U.S. Constitution, Amendment X

Furthermore, the courts have no power to enforce their decisions. They are dependent on the executive branches of both the state and federal governments to act on their opinions.

The judiciary, on the contrary, has no influence over either the sword or the purse; no direction either of the strength or of the wealth of the society; and can take no active resolution whatever. It may truly be said to have neither FORCE nor WILL, but merely judgment; and must ultimately depend upon the aid of the executive arm even for the efficacy of its judgments.

Alexander Hamilton, Federalist Papers #78

It’s only our slavish devotion to placing the opinions of courts above the actual law that gives these judges any power at all. We have hired executives that have given over their control of the sword to the courts that grants them strength. And it’s the fact that we have hired representatives who have delegated their power to legislate that have given the courts’ their will. It’s time we return the Constitution to its rightful place as the supreme law of the land, and relegate what comes out of the courts back to the role of opinion only. If their opinions are good, if they seek justice within the confines of the laws We the People and our representatives have created, then they are worthy of consideration. If not, then they should be thrown onto the trash heap of history, just as we have done with the Dred Scott opinion.

There are some that will call me an anarchist, or claim I am trying to subvert the rule of law, for what I have said. They will claim I am promoting civil disobedience or a desire to overturn our government. On the contrary, I am suggesting we uphold the rule of law, including the law that limits the powers of the branches of the federal government. I want to restore order and justice to a system that has become as tyrannical as the one we threw off 244 years ago. I want all Americans to uphold the law, according to the words of Alexander Hamilton:

There is no position which depends on clearer principles, than that every act of a delegated authority, contrary to the tenor of the commission under which it is exercised, is void. No legislative act, therefore, contrary to the Constitution, can be valid. To deny this, would be to affirm, that the deputy is greater than his principal; that the servant is above his master; that the representatives of the people are superior to the people themselves; that men acting by virtue of powers, may do not only what their powers do not authorize, but what they forbid.

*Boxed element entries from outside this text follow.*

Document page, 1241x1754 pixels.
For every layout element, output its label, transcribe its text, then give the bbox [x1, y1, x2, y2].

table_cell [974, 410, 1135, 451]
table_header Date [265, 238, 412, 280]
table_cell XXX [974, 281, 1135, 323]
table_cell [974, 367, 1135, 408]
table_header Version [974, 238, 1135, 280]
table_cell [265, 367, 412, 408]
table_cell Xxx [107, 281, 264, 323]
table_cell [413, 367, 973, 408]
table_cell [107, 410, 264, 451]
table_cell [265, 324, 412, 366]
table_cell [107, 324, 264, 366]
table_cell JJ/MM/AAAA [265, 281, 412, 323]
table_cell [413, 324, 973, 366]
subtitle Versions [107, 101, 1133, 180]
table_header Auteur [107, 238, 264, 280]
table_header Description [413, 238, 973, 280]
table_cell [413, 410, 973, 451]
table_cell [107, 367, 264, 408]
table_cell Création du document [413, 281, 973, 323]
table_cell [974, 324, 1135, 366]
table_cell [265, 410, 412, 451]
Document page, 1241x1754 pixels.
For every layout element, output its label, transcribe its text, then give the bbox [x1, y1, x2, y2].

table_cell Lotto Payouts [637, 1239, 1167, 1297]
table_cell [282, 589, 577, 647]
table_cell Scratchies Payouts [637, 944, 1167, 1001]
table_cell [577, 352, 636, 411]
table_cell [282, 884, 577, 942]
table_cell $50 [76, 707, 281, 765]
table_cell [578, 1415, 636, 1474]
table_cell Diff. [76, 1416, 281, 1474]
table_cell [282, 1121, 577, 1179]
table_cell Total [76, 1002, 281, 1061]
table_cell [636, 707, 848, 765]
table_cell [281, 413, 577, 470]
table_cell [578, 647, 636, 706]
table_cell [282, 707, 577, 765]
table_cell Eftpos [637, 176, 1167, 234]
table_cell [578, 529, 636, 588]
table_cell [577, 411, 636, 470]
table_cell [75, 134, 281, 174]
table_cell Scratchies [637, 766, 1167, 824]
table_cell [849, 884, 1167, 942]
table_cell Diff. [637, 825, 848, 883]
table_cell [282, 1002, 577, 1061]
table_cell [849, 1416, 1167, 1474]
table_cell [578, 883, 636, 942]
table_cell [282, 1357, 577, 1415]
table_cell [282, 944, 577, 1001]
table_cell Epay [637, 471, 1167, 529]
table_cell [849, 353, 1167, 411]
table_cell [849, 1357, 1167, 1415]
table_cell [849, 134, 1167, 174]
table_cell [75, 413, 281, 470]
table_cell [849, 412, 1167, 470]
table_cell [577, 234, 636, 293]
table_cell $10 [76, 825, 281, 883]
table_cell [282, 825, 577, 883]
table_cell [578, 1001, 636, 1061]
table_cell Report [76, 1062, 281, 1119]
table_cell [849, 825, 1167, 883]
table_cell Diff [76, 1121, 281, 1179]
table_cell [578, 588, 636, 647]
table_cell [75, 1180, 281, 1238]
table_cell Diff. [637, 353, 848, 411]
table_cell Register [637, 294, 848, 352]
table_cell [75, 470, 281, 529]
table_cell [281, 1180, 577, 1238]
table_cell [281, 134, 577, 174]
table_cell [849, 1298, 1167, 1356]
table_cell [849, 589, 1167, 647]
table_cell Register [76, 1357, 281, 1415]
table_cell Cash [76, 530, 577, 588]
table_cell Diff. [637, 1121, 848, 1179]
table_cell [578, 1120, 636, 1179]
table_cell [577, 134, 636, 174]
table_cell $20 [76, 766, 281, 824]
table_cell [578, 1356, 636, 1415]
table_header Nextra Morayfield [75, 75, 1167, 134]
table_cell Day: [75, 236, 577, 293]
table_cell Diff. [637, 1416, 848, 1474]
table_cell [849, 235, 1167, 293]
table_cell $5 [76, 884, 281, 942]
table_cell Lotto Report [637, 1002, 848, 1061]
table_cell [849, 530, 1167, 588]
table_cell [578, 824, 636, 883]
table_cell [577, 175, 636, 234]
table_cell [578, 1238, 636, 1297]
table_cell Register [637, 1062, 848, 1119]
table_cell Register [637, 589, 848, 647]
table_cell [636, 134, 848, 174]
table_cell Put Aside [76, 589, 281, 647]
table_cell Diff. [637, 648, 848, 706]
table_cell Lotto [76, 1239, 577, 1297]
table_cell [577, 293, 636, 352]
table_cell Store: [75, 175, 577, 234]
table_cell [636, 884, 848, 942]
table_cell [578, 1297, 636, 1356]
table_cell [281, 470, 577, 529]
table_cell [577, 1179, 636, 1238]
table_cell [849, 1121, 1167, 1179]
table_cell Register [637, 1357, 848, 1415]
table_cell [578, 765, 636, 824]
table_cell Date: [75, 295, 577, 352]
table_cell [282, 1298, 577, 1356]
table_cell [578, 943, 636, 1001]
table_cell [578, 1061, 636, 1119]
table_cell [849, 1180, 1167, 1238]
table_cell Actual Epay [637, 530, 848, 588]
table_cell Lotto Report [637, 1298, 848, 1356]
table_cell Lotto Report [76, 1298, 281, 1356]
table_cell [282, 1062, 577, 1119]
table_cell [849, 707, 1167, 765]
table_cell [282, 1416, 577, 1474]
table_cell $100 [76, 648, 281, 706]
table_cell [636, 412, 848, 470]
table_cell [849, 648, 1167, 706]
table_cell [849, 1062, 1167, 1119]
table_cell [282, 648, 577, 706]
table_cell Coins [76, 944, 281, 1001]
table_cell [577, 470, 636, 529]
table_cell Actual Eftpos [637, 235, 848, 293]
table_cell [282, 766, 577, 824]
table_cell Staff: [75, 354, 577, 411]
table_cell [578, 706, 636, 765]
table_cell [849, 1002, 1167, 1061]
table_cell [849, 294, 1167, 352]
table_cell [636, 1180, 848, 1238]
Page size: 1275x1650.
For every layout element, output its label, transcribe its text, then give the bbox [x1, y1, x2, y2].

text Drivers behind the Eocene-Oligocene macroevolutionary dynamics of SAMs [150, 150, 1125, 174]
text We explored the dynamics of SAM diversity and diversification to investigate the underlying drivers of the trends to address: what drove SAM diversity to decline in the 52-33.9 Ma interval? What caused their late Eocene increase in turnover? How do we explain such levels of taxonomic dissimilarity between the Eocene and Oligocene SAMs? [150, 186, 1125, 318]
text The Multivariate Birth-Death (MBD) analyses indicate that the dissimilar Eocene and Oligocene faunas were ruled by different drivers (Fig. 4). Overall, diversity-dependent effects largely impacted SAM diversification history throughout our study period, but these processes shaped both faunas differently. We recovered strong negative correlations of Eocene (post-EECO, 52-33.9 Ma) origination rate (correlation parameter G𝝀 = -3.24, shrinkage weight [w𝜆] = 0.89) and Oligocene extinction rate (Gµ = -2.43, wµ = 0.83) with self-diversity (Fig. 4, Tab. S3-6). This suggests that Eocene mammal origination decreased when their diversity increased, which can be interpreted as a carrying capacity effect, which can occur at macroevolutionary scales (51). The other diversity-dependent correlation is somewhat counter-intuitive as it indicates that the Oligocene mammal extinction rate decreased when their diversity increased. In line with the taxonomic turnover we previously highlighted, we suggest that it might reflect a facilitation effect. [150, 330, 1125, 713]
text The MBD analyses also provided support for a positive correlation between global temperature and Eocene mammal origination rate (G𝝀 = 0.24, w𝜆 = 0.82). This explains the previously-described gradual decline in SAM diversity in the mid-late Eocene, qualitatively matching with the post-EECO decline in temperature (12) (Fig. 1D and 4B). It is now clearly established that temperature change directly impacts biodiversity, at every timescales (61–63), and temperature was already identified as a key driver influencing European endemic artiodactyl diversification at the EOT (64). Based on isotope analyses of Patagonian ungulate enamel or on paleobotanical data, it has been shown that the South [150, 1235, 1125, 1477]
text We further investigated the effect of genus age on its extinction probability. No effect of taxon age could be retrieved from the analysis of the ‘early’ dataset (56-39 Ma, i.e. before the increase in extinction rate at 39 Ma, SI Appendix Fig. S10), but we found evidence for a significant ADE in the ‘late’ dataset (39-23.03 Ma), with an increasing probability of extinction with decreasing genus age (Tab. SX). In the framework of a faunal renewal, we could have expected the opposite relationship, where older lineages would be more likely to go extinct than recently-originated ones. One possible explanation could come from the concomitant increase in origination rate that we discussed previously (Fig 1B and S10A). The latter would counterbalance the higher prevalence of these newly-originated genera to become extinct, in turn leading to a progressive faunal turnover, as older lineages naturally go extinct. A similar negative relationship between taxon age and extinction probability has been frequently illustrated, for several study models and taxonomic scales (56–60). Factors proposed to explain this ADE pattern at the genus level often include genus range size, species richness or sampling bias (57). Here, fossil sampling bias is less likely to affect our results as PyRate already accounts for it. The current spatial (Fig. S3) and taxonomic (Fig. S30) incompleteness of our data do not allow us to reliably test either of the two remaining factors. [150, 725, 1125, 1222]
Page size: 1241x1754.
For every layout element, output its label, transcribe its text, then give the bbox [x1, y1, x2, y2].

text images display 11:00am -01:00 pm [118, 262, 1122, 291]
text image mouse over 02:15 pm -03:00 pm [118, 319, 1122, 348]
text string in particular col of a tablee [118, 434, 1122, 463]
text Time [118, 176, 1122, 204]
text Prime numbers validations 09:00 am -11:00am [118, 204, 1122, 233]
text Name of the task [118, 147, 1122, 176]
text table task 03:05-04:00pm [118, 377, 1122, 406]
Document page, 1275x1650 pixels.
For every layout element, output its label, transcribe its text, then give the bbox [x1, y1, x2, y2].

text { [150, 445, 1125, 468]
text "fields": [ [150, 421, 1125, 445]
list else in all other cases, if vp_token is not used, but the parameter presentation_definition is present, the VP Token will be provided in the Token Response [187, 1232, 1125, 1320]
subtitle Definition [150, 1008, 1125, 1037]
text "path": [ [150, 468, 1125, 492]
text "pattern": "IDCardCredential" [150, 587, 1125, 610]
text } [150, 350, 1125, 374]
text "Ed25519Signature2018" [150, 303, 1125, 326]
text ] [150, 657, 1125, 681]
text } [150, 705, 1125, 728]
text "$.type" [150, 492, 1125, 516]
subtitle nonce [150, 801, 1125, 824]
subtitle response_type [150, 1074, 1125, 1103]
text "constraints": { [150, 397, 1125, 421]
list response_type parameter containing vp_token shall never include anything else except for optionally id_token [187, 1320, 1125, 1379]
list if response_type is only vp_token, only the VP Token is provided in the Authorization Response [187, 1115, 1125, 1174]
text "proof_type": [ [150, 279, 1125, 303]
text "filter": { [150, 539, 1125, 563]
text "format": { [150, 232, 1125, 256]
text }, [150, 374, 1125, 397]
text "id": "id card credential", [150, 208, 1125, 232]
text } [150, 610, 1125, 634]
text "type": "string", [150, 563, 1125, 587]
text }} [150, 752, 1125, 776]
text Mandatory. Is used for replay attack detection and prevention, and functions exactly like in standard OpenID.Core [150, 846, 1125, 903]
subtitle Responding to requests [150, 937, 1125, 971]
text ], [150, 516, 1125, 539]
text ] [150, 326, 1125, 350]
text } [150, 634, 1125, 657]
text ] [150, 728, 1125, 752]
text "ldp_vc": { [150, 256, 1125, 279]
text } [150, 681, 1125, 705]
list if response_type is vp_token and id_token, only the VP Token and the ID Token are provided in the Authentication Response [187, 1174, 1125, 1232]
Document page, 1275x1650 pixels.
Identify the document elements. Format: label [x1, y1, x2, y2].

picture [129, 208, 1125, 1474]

Alexander Hamilton, Federalist Papers #78

If both the legislature and the judiciary swear or affirm to uphold the Constitution, would not a judicial act contrary to that law be just as invalid? Or as Chief Justice Marshall put it:

If an act of the Legislature repugnant to the Constitution is void, does it, notwithstanding its invalidity, bind the Courts and oblige them to give it effect? Or, in other words, though it be not law, does it constitute a rule as operative as if it was a law? This would be to overthrow in fact what was established in theory, and would seem, at first view, an absurdity too gross to be insisted on.

Thus, the particular phraseology of the Constitution of the United States confirms and strengthens the principle, supposed to be essential to all written Constitutions, that a law repugnant to the Constitution is void, and that courts, as well as other departments, are bound by that instrument.

Marbury v. Madison Opinion

Would not an act of the judiciary repugnant to the Constitution be just as void? Then what I am calling for is not civil disobedience, but peaceful non-compliance with an opinion which not only is devoid of the force of law, but is, by its violation of the Constitution, void.

Paul Engel

Like many of you, I am a product of the public schools. Like many of you I thought the Constitution was for lawyers and judges. One day I read the Constitution, and was surprised to find I didn't need a law degree to understand it. Then I read the Declaration of Independence, the Federalist Papers and even the Anti-Federalist Papers. As I learned more and more about our founding fathers and documents I saw how little we know about how our country was designed to work and how many people just didn't care. I started The Constitution Study to help those who also want read and study our Constitution.